Enzyme kinetics of alcohol oxidation activity by human AR
Benzyl alcohol (Aldrich) and 3-APADP+ served as the substrate and the cofactor, respectively, to establish the alcohol oxidation activity of hAR. The oxidation of benzyl alcohol was monitored at 25°C as the rate of change in the absorption of 3-APADP+ at 363 nm [Citation23, Citation24] using a Beckman DU600 model spectrophotometer. The assay mixture contained (0.1, 0.5, 1.0, 5.0, 10.0 mM) benzyl alcohol, (0, 0.1, 0.5, 1.0, 5.0, 10.0, 50.0, 100.0 μM) WY 14,643, 0.10 mM 3-APADP+ and 0.5 μM hAR in 0.125 M MES-Tris-Hepes buffer (pH 8.5). The maximum concentration of [I]0 = 100 μM WY 14,643 was used in the experimental design for the reverse reaction. Each individual rate measurement was estimated in duplicate. At least three independent determinations were performed for each kinetic constant. The Michaelis constant Km and the maximum velocity Vmax for benzyl alcohol oxidation, the inhibition constant Ki and the mode of inhibition for WY 14,643 were calculated following the methods described for the aldehyde reduction reaction.
Results and discussion
The reaction catalyzed by AR plays a crucial role in conditions such as hyperglycemia. Under high glucose conditions the majority of the glucose follows through the polyol pathway in which the rate determining step is the AR catalyzed reaction. The Km(NADPH, DL-glyceraldehyde) and Kcat DL-glyceraldehyde values for the uninhibited forward reaction catalyzed by hAR were 0.092 ± 0.01 mM and 45.5 ± 7 min− 1, respectively. For WY 14,643, the Kii (1.8 μM) = Kis (1.8 μM) for the forward reaction, indicating that WY 14,643 follows the classical non-competitive pattern of inhibition with respect to the reduction of DL-glyceraldehyde by the recombinant hAR ().
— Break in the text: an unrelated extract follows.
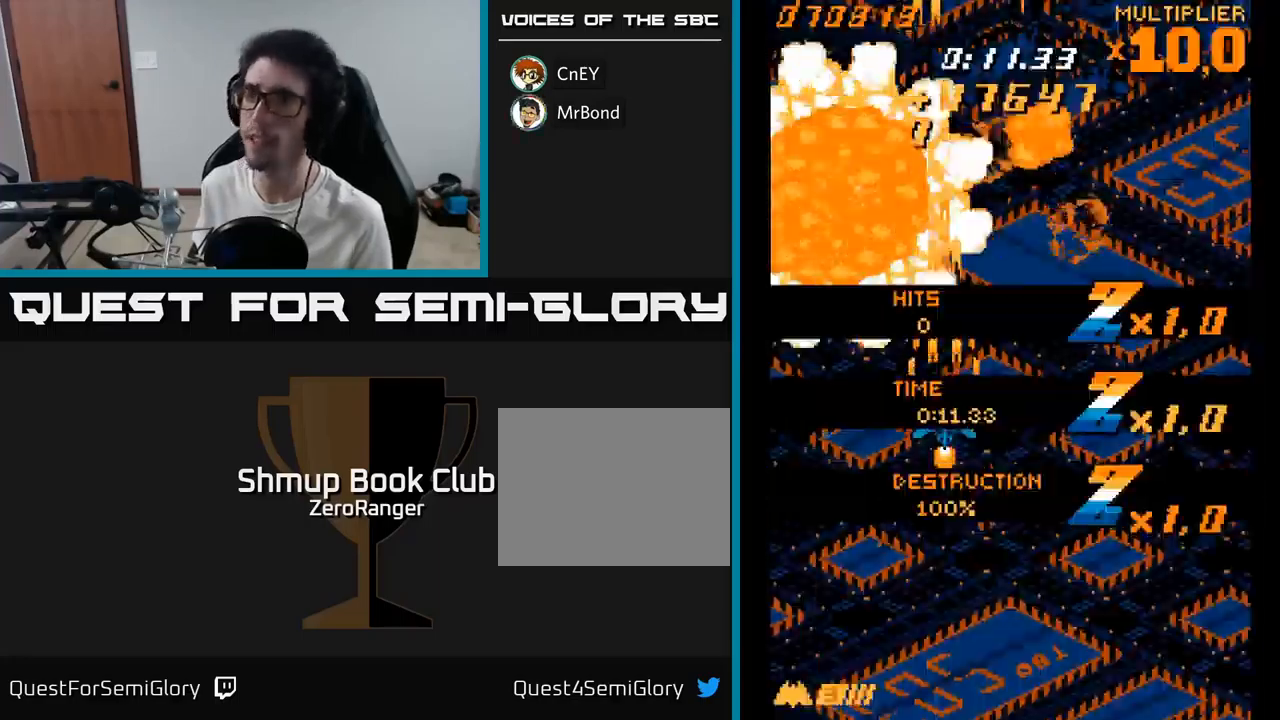
{"buttons": ["A", "DPAD_DOWN"], "right_stick": "center", "events": [[300, "DPAD_UP", "up"], [350, "DPAD_RIGHT", "down"], [466, "DPAD_DOWN", "down"], [500, "DPAD_RIGHT", "up"]]}
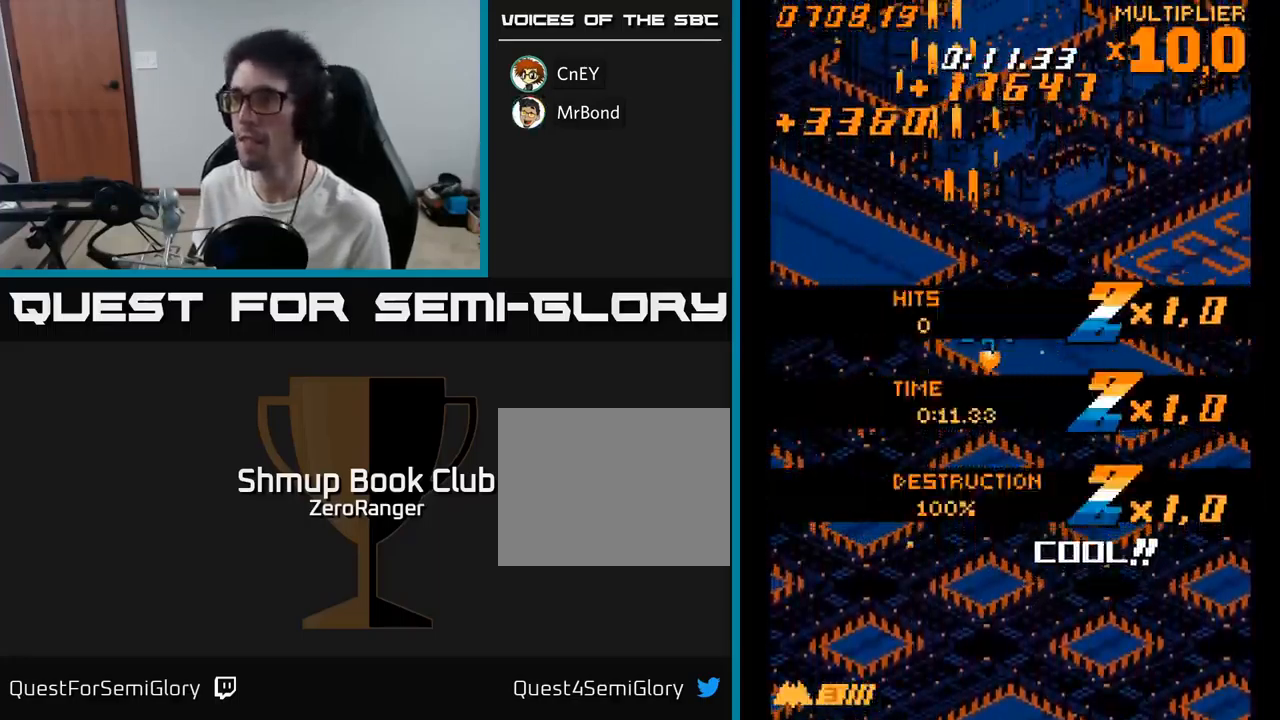
{"buttons": ["A"], "right_stick": "center", "events": [[100, "DPAD_DOWN", "up"]]}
Figure 2 Lineweaver-Burk plot for the rate of reduction. Double reciprocal plot of the rate of reduction of DL-glyceraldehyde in the presence of various concentrations (□ - No inhibitor; × - 0.1 μM; △ − 0.5 μM; + − 1.0 μM; ○ − 5.0 μM; • − 10.0 μM; ▪ − 50.0 μM and ▴ − 100.0 μM) of WY 14,643. Error bar for 10.0 μM curve is not visible because of the size and the shading of the symbol •.
The reverse reaction, or the alcohol oxidation activity catalyzed by hAR, was determined using benzyl alcohol as the substrate and 3-APADP+ as the cofactor. The Km(3-APADP3, benzylalcohol) was 1.72 ± 0.14 mM and the kcat benzylalcohol was 14.4 ± 0.5 min− 1 mM− 1 for the hAR-catalyzed uninhibited reverse reaction (alcohol oxidation). For WY 14,643, Kis and Kii for the reverse direction were 1.67 μM and 1.63 μM, respectively. This implies that the inhibition pattern of WY 14,643 follows a pure non-competitive mode in the reverse reaction ().
Figure 3 Lineweaver-Burk plot for the benzyl alcohol oxidation reaction of AR in the presence of WY 14,643. Double reciprocal plot of the rate of oxidation of benzyl alcohol in the presence of various concentrations (□ - No inhibitor; × − 0.1 μM; △ − 0.5 μM; + − 1.0 μM; ○ − 5.0 μM; • − 10.0 μM; ▪ − 50.0 μM and ▴ − 100.0 μM) of WY 14,643.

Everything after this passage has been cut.